• ASSIGNMENT:
Please return every line from the entries that has the string "search" in it.

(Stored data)
⟨

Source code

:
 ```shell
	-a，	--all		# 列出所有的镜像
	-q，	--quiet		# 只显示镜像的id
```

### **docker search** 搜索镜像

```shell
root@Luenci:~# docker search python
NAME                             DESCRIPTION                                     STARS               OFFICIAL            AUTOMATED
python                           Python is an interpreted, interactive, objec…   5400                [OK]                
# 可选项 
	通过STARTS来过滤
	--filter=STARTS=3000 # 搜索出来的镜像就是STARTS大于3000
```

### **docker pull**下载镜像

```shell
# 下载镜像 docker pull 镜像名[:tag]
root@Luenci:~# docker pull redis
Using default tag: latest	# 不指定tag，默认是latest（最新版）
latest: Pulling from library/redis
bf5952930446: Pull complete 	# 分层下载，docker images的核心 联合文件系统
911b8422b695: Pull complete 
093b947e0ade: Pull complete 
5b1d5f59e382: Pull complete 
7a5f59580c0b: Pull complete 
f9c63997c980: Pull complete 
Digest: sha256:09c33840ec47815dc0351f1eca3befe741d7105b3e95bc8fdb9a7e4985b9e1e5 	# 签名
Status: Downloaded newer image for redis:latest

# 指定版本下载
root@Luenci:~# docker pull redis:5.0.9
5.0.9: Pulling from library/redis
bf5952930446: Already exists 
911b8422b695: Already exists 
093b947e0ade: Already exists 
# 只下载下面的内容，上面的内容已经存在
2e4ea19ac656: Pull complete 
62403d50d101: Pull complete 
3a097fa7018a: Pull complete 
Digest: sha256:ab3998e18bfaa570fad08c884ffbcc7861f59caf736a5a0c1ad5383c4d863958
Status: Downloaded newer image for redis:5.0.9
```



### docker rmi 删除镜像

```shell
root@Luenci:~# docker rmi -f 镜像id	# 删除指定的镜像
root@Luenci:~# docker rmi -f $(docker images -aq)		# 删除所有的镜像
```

⟩

• EXERCISE SOLUTION:
### **docker search** 搜索镜像
root@Luenci:~# docker search python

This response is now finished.